Science doesn’t prove anything true. It only proves things false. If it proved things true, then there couldn’t be new theories to displace old ones because once something is true — well, it is true. You can empirically test 1 + 1 = 2 all day long, and you have shown that you got two every time you tried. But you have not shown that you MUST get only two and nothing else every time you try in the future. Science doesn’t prove that gravity theory is true. *Equations * prove that gravity theory is true. Science, in failing to prove that gravity is false, is merely doing the job it is supposed to do.

If these matters — universally accepted (discounting crackpot revisionists) and perfectly sensible — are not conceded here, then… I don’t know. I just have no place here, I suppose.

Really, I believe that the conflict I see here is due to a conflict between mathematics being grounded by physics, and math being it’s own language. Then again, I can hardly understand the issue, at all. I just felt the below link was too good to waste.

A Very Merry Unbirthday
Writer: Robert B. Sherman; Lyrics: Robert B. Sherman

Piece of crap. (And SM is just equally wrong.)

Mathematics is not about science, in the sense that it does observations (=experiments) on phenomena (=measurements). It is strictly theoretical. But it is a very useful tool for science.

To understand the little sequence of characters “1+1=2” as a mathematical equation you need three things: 1. defintion of N (natural numbers, N, P1-P5), definition of how numbers are written if not (as in my above post) as follower of follower of … of 1 and 3. definition of addition ‘+’.

Given these definitions all you can prove is, that the addition of two numbers a,b element of N, results in a third number c that also is element of N. How you call them (one, two, three, …, or eins, zwei, drei, …, or 1, 1’, 1’’, … or 1, 2, 3, …) does not really matter, it is just a convention as is ‘+’ to symbolize addition.

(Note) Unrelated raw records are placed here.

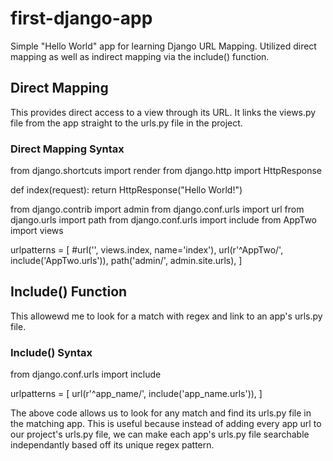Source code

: # first-django-app
Simple "Hello World" app for learning Django URL Mapping. Utilized direct mapping as well as indirect mapping via the include() function.

## Direct Mapping
This provides direct access to a view through its URL. It links the views.py file from the app straight to the urls.py file in the project.

### Direct Mapping Syntax

from django.shortcuts import render
from django.http import HttpResponse

def index(request):
        return HttpResponse("Hello World!")
        
from django.contrib import admin
from django.conf.urls import url
from django.urls import path
from django.conf.urls import include
from AppTwo import views

urlpatterns = [
    #url('', views.index, name='index'),
    url(r'^AppTwo/', include('AppTwo.urls')),
    path('admin/', admin.site.urls),
]

## Include() Function
This allowewd me to look for a match with regex and link to an app's urls.py file. 

### Include() Syntax
from django.conf.urls import include

urlpatterns = [
        url(r'^app_name/', include('app_name.urls')),
]

The above code allows us to look for any match and find its urls.py file in the matching app. This is useful because instead of adding every app url to our project's urls.py file, we can make each app's urls.py file searchable independantly based off its unique regex pattern.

Think about this number: (10^80)!
This is a very large number. You will never be able to write it down (there are only 10^80 atoms in the world and this number has more digits than that.)

So there is no way to ever prove scientifically, that this number is element of N. But it is easy to prove mathematically, after you have defined multiplication and faculty on N.

Now does this impose “(10^80)! element of N” on the reality? I doubt it. Numbers are nothing real, never were and never will be. That is why physicists use units like second, meter, kilogramm to work on their science.


Sorry, SentientMeat, I did you wrong. Obviously I misread your post on the first time.


No worries, eagle. Glad to have you aboard!

[Let’s leave physics and science out of this. This issue is simply about mathematics and whether 1+1=2 requires proof or not]

I claim that the link states (when translated to English)


  1. If you add 1 to any number, you get its successor.
  2. I define the successor of 1 to be 2

Theorem: If you add 1 to the number 1, you get 2

And I claim that there is nothing to prove in the above Theorem. It is true by definition.

It’s like saying:

  1. The result of the operation T(x) is called its “transform”
  2. I define the “tranform” of 1 to be 34

Theorem: T(1) = 34

There is nothing to prove there. It holds by definition.